Wadada Leo Smith: Redkoral quartet: dark lady of the sonnets, at LAXART. Monday Evening Concerts hosts one of today’s most important living composers. An early member of the revolutionary AACM (Association for the Advancement of Creative Musicians), Smith has spent a lifetime thinking, writing, composing, performing, teaching and collaborating. Wadada’s scores reveal an inner cosmos, spanning a wide range of experimental techniques including his signature Ankhrasmations. Performing three of Smith’s most recent string quartets is the RedKoral Quartet, a group that was formed by the composer for the purposes of performing his own works. 7000 Santa Monica Blvd., WeHo; Monday-Tuesday, May 23-24; 8pm; free; laxart.org.

Fowler Museum Image credit Miyo Stevens Gandara Little Tokyo Noren. Image courtesy the artist.

Printing and Activism at the Fowler Museum

Tuesday, May 24

Share the Mic: Printing and Activism in Los Angeles at the Fowler Museum (Virtual). Since 1973, Self Help Graphics & Art has produced more than 2,000 art print editions and exhibitions all over the world. The organization remains dedicated to the production, interpretation, and distribution of prints and other art media by Chicana/o and Latinx artists; and continues to empower LA’s artistic community by providing access to working space, tools, and training. As a complement to our current exhibition, Aboriginal Screen Printed Textiles from Australia’s Top End, the Fowler and SHG are proud to co-present a program exploring the dynamic intersection of printing and activism in Los Angeles and the role of artists as community leaders. Tuesday, May 24, 5pm; free; fowler.ucla.edu.

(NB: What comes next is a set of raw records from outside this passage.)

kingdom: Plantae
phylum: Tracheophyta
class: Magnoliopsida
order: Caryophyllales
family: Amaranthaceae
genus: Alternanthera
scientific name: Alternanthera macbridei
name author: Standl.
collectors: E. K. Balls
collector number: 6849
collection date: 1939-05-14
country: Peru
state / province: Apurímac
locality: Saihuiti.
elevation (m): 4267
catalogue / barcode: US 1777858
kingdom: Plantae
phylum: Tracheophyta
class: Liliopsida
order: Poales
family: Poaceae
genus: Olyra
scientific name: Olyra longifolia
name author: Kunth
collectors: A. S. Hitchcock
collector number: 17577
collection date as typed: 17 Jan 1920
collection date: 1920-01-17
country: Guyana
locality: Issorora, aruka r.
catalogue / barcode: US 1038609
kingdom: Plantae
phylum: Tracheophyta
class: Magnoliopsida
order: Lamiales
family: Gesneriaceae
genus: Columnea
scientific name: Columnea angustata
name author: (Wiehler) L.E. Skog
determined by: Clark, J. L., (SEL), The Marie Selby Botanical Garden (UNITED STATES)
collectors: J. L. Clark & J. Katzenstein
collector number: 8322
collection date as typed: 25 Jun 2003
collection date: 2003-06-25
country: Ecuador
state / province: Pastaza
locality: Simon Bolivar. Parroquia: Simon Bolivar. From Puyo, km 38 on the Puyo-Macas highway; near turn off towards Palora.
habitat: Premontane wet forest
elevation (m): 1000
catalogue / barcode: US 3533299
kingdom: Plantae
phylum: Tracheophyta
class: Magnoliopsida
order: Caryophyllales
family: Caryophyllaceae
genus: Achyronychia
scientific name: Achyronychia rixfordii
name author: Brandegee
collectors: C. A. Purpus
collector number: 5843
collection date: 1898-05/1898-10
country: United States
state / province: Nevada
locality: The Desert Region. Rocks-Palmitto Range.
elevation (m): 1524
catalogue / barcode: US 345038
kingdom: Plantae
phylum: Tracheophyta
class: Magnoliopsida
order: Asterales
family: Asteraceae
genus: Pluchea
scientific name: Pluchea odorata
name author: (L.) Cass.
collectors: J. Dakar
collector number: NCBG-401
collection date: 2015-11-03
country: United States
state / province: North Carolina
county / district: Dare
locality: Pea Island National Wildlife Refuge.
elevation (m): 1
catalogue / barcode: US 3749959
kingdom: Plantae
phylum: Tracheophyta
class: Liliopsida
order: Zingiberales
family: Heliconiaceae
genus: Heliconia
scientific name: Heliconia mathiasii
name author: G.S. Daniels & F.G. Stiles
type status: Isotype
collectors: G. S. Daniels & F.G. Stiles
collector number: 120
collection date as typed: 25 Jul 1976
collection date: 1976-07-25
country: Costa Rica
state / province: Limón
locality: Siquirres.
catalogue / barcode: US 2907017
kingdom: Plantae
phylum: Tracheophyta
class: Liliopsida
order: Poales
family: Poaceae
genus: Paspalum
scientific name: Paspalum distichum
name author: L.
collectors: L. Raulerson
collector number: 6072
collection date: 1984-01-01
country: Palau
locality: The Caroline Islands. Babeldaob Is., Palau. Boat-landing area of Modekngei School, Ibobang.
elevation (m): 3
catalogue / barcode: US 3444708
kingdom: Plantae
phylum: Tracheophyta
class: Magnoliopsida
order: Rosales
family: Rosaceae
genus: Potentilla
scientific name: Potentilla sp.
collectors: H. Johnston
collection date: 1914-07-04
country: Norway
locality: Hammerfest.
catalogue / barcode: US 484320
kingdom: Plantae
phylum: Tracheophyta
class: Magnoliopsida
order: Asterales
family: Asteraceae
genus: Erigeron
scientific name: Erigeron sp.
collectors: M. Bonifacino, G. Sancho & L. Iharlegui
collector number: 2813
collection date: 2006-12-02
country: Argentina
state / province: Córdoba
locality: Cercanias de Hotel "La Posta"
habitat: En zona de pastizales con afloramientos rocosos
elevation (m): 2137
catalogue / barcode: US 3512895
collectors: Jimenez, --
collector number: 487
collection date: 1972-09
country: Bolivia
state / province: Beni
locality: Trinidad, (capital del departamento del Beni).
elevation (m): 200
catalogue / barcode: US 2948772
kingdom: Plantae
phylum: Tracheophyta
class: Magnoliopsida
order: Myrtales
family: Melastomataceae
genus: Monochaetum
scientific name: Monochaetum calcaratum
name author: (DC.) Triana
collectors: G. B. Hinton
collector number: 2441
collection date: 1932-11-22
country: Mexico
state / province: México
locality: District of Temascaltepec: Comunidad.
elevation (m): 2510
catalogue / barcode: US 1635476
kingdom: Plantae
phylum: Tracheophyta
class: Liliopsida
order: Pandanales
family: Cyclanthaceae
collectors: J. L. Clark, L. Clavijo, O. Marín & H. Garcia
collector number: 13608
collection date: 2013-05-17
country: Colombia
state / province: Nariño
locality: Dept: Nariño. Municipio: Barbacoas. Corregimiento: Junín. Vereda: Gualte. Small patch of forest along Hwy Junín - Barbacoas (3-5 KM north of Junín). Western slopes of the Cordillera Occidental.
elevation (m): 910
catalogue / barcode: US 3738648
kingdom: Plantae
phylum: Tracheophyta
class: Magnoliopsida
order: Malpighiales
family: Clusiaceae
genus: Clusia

Tania Bruguera The Francis Effect at ICA LA

The Francis Effect by Tania Bruguera on 6/13/2014

Wednesday, May 25

Book Talk: Tania Bruguera’s The Francis Effect  at ICA LA. A presentation and Q&A with Noah Simblist, editor of Tania Bruguera’s The Francis Effect (2014) — a performance in the guise of a political campaign, requesting that the Pope grant Vatican City citizenship to all immigrants and refugees. Stemming from this performance’s provocative inception in New York, Los Angeles, and Dallas, the book-project explores Bruguera’s work as an artist, activist, and Cuban immigrant to the US and the tension created with art’s pragmatic, activist, and aesthetic possibilities. For this talk, Simblist will describe the unique process of the book-project with the artist and the ways it was designed to illuminate layers of meaning; provide examples of impact, and introduce models for social action with cultural dimensions. 1717 E. 7th St., downtown; Wednesday, May 25, 7pm; free; theicala.org.

Mama mama cant you see Abe Martell and Cecilia Fairchild shot by Kendall Johnson 3

Mama Mama Can’t You See: Abe Martell and Cecilia Fairchild (Photo by Kendall Johnson)

Ongoing

Mama Mama Can’t You See at The Other Space Theater. Coin & Ghost presents the world premiere of Stan Mayer & Cecilia Fairchild’s Mama Mama Can’t You See. Based on Mayer’s life as a U.S. Marine, the play is a unique, existential war story, marrying physicality and surrealism to give an emotional context to the landscape of war. Mama Mama centers on a particularly harrowing moment from Mayer’s first deployment to Iraq, when his Humvee was struck by an IED. His gunner and best friend was killed; Mayer awoke to a deadly firefight. This play is a metaphysical meditation on the space between life and death. 916 N. Formosa, West Hollywood; Performances through May 29; $30; coinandghost.org.